When I’m home, West Virginians have made it clear to me time and time again that they would rather Congress focus on working on behalf of the American people on issues that really matter.

I agree.

Impeachment fatigue is looming on many of us.

After months of circus-like hearings in the House of Representatives, the impeachment trial of President Donald J. Trump is finally here in the Senate. 

Impeachment is a serious issue that deserves the Senate’s undivided attention, and my colleagues and I intend to treat this process as such and perform our constitutional duty.

At the same time, I understand the frustration many feel when you think about the issues affecting everyday West Virginians and how they are being put on the back burner during this trial. Up until this impeachment trial, the Senate was actually getting work done.

Just before Christmas, President Trump signed into law two critical comprehensive appropriations packages. These bills received relatively little press, despite the fact that they have huge consequences for West Virginia—and the entire country.

The appropriations bills, which detail how the federal government is spending your taxpayer dollars, were in the news cycle briefly—before it was on to the next “breaking news” in Washington.

As a leader on the Appropriations Committee, my job is to be a responsible and prudent steward of taxpayer money.
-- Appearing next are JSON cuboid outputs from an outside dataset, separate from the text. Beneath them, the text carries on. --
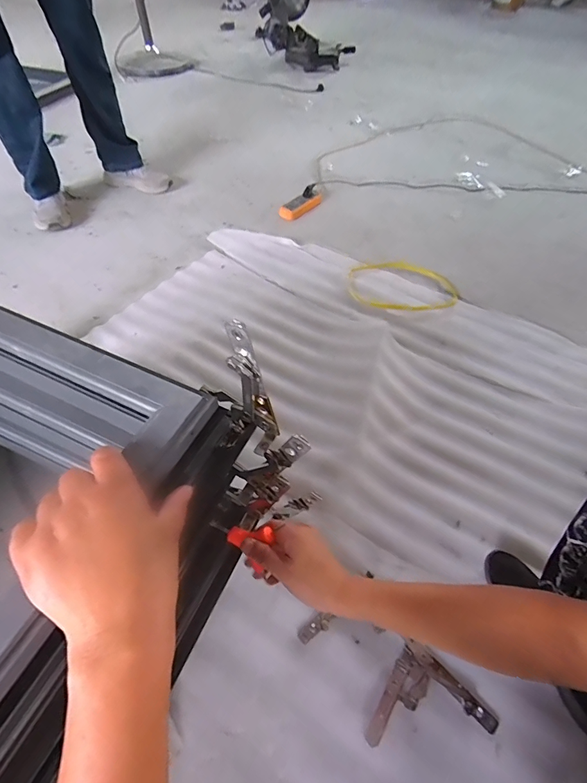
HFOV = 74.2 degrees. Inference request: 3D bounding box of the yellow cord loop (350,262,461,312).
[{"bbox_3d":[0.319,-0.306,1.147,0.321,0.025,0.239,15,53,8],"label":"yellow cord loop"}]

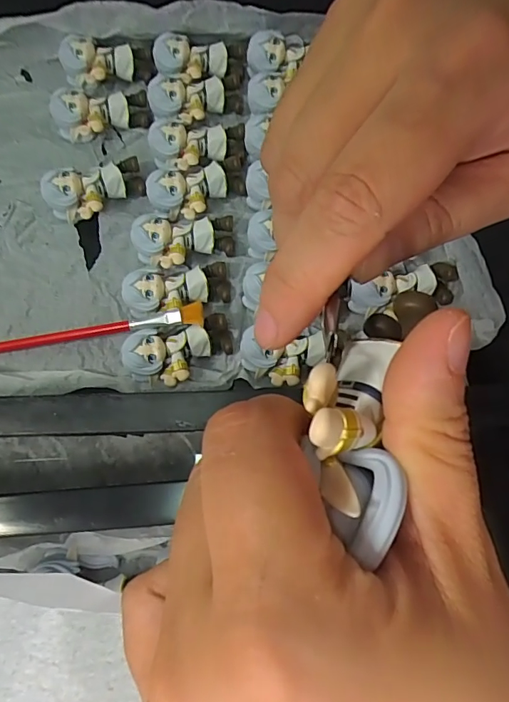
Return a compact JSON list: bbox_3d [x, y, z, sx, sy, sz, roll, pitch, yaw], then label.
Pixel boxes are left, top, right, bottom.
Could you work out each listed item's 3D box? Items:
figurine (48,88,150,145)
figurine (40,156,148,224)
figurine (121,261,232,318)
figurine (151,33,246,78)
[{"bbox_3d":[-0.105,-0.163,0.321,0.063,0.026,0.030,-16,75,-5],"label":"figurine"},{"bbox_3d":[-0.104,-0.104,0.305,0.062,0.024,0.032,-16,75,-5],"label":"figurine"},{"bbox_3d":[-0.047,-0.037,0.287,0.062,0.024,0.027,-13,75,-4],"label":"figurine"},{"bbox_3d":[-0.038,-0.209,0.335,0.064,0.021,0.032,-6,74,-15],"label":"figurine"}]

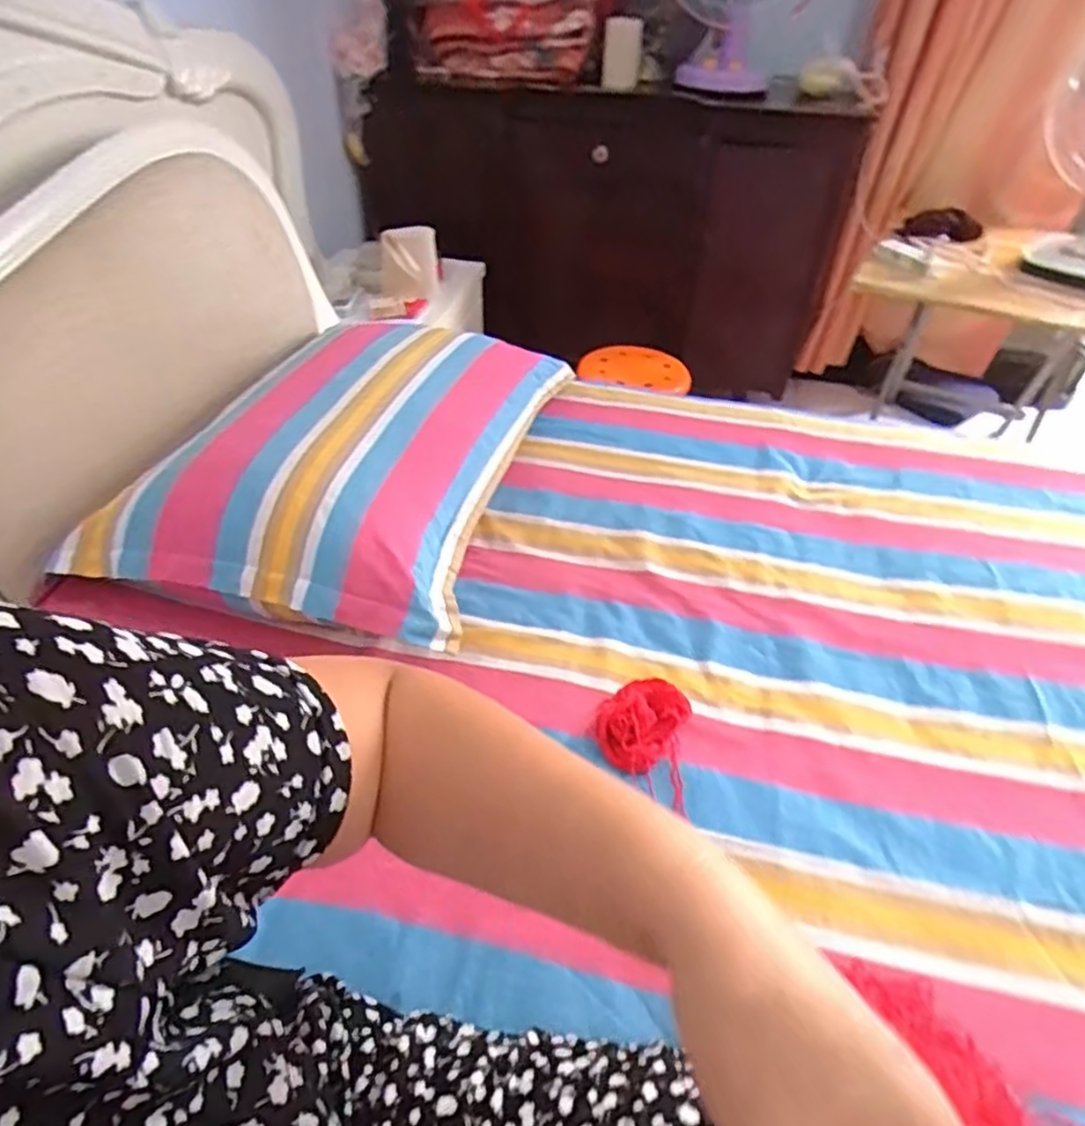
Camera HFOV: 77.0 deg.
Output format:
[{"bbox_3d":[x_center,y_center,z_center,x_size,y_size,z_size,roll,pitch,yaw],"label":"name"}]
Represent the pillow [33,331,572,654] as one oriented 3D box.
[{"bbox_3d":[-0.245,-0.179,0.915,0.442,0.121,0.611,8,44,6],"label":"pillow"}]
I worked hard with my colleagues on both sides of the aisle to find compromise and support programs that reflect our national priorities, including:

• 3.1 percent pay raise for our military members.

• More than $500 million in funding to continue efforts to fight the opioid epidemic.

• Funding for Violence Against Women Act STOP grants.

• An increase of $350 million for Alzheimer’s research.

• Significant funds for highway maintenance and infrastructure.

• $81 billion for health care for our veterans at VA centers.

Additionally, as Chairman of the Homeland Security Appropriations Subcommittee, I’ve worked closely with the Trump administration and the Department of Homeland Security to make sure they have the resources needed to effectively do their job, stem the tide of illegal immigration, and stop the flow of drugs into West Virginia.

Throughout this entire process, I made sure Southern West Virginia was not left behind.

Wastewater infrastructure and potable water resources are critical in rural areas, especially in the southern part of the state. Last year, Mercer, McDowell, and Wyoming counties all received federal grants for wastewater disposal. This year’s funding bills including a $43 million increase to support aging water and wastewater infrastructure.

The bills also included $7.47 billion to support the Bureau of Prisons, including Beckley’s federal prison, and I was able to include language that calls for improved hiring practices to reduce the officer-to-prisoner ratio. I’ve spoken directly with Attorney General Bill Barr about this issue, so I’m optimistic conditions in West Virginia’s federal correctional institutes can improve.

We also made sure to continue supporting small, regional airports with the Airport Improvement Program. Raleigh County and Greenbrier Valley airports have both benefited from this funding last year.

When it comes to economic development, I fought hard to make sure critical programs like the Appalachian Regional Commission (ARC) and the U.S. Economic Development Administration (EDA) are properly funded to ensure they have the resources to continue to grow and diversify the economy of southern West Virginia. Over the past few years I have worked with these agencies on projects that support entrepreneurship development, build and extend critical infrastructure, and support existing manufacturers in the region.

For example, EDA has invested funds in Bluefield’s Commercialization Station and the Center for Applied Research and Technology that will support new manufacturing startups and advance robotics research. Both EDA and ARC have provided critical funding for infrastructure improvements in Mercer, McDowell, and Monroe counties that are not only allowing manufacturers to grow, but they are also providing service to countless households and helping support the growing tourism economy in southern West Virginia.

This is the kind of work Congress is capable of doing — and should be doing. I’ll continue to listen acutely during the impeachment trial and do my duty as an juror, but I’m looking forward to getting back to work for the American people and delivering real and meaningful solutions.